Em meio a mais esse desgaste da administração João Alves, a vereadora Lucimara Passos (PCdoB) entra logo mais às 8h com um novo projeto de lei que visa proporcionar benefícios para os idosos que, segundo ela, sofrem com a precariedade do sistema. Entre as propostas está a não necessidade de apresentar a carteira de identidade ao subir no ônibus e ter acesso livre pelas portas traseiras e centrais.
Após estudar a constituição federal e decretos municipais, a vereadora identificou coerência legislativa na mudança adotada essa semana pelo Sindicato das Empresas de Transportes de Passageiros do Município de Aracaju (Setransp), mas avaliou a alteração como ‘desrespeitosa’ e ‘desleal’. Ciente das queixas apresentadas pelos aracajuanos, Passos voltou a questionar a falta de pronunciamento do prefeito quanto à mais nova queixa popular. "Infelizmente, como já é comum, ele (João Alves) não se manifesta sobre essas mudanças que prejudicam os moradores. Não posso tentar mudar essa obrigatoriedade no pagamento, mas posso questionar o porquê que a Prefeitura de Aracaju aceitou essa medida por parte das empresas de ônibus e que insatisfaz os idosos", disse.
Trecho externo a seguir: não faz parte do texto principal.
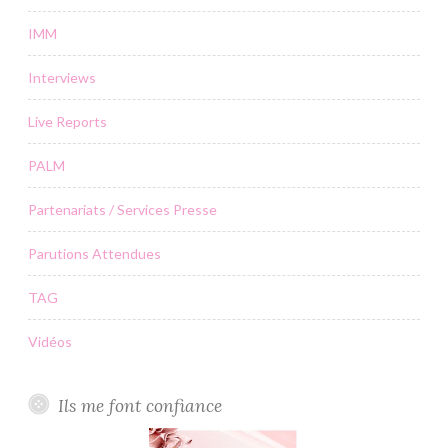
IMM
Interviews
Live Reports
PALM
Partenariats / Services Presse
Parutions Attendues
TAG
Vidéos
Ils me font confiance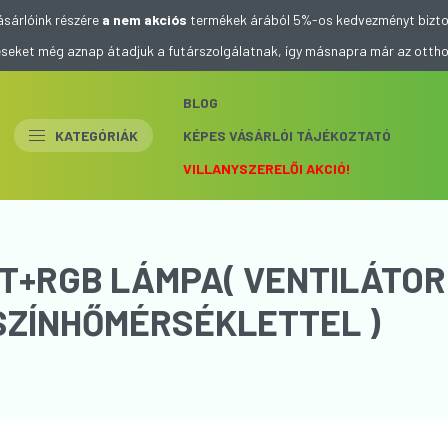
ásárlóink részére
a nem akciós
termékek árából 5%-os kedvezményt bizto
eléseket még aznap átadjuk a futárszolgálatnak, így másnapra már az otth
BLOG
KATEGÓRIÁK
KÉPES VÁSÁRLÓI TÁJÉKOZTATÓ
VILLANYSZERELŐI AKCIÓ!
NTILÁTOROS
SZÍNHŐMÉRSÉKLETTEL )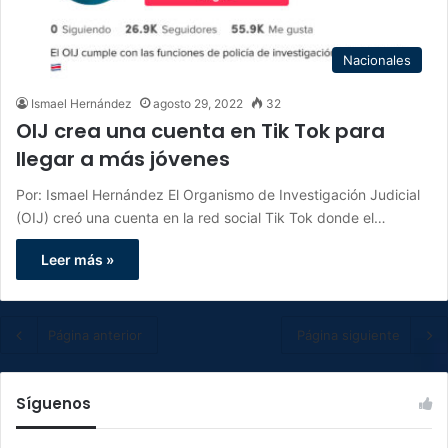
Nacionales
Ismael Hernández
agosto 29, 2022
32
OIJ crea una cuenta en Tik Tok para
llegar a más jóvenes
Por: Ismael Hernández El Organismo de Investigación Judicial
(OIJ) creó una cuenta en la red social Tik Tok donde el…
Leer más »
Página anterior
Página siguiente
Síguenos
Diante da polêmica, a direção do Setransp informou que, conforme garante a Constituição Federal, em seu capítulo X e artigo 39, o Estatuto do Idoso, e é cumprido pelas empresas de ônibus, aos maiores de 65 anos fica assegurada a gratuidade dos transportes coletivos públicos. Em meio a mudança, os passageiros que antes possuíam o livre translado na região metropolitana, agora se apressam para adquirir o cartão Mais Aracaju. "Toda essa situação poderia ser evitada, já que a Superintendência Municipal de Transporte e Trânsito (SMTT) possui autonomia suficiente para manter a gratuidade. Depois de tantos anos de vida e serviço, os idosos deveriam ser carregados nos braços pela prefeitura, mas não é isso que ocorre em Aracaju", lamentou Lucimara Passos.
De acordo com o conteúdo técnico a ser apresentado pela vereadora, poder entrar pelas portas traseiras permite ao idoso o mínimo de conforto e segurança. "É preciso ter noção que estes senhores não possuem tanto equilíbrio. Falo isso porque meus pais são idosos, quando necessário usam o transporte coletivo e reclamam desse conjunto de desrespeito àqueles que possuem uma idade já avançada. Sobre a apresentação da carteira de identidade, julgo ser desnecessária porque já existe a carteira de acesso livre. Melhorias não existem, mas impasses para os idosos sobram nessa gestão", pontuou a vereadora.
Aos 63 anos, a comerciante Margarida Torres Alves não acreditava que poderia se deparar com esta cobrança na capital. Insatisfeita, ela também disse não entender o porquê da mudança. "Se não estava causando problemas para ninguém, nenhum prefeito antes aceitou assim uma mudança dessa, me diga porque isso agora? um gasto a mais pra mim que já não tenho boas condições financeiras. Ainda trabalho para ajudar em casa e agora vou ter que fazer outras economias porque terei que gastar ida e volta para o trabalho, ou seja, R$ 5,50", declarou. A assessoria de comunicação da comunista informou que o projeto será apresentado na primeira hora de debate parlamentar a fim de poder agilizar o encaminhamento burocrático.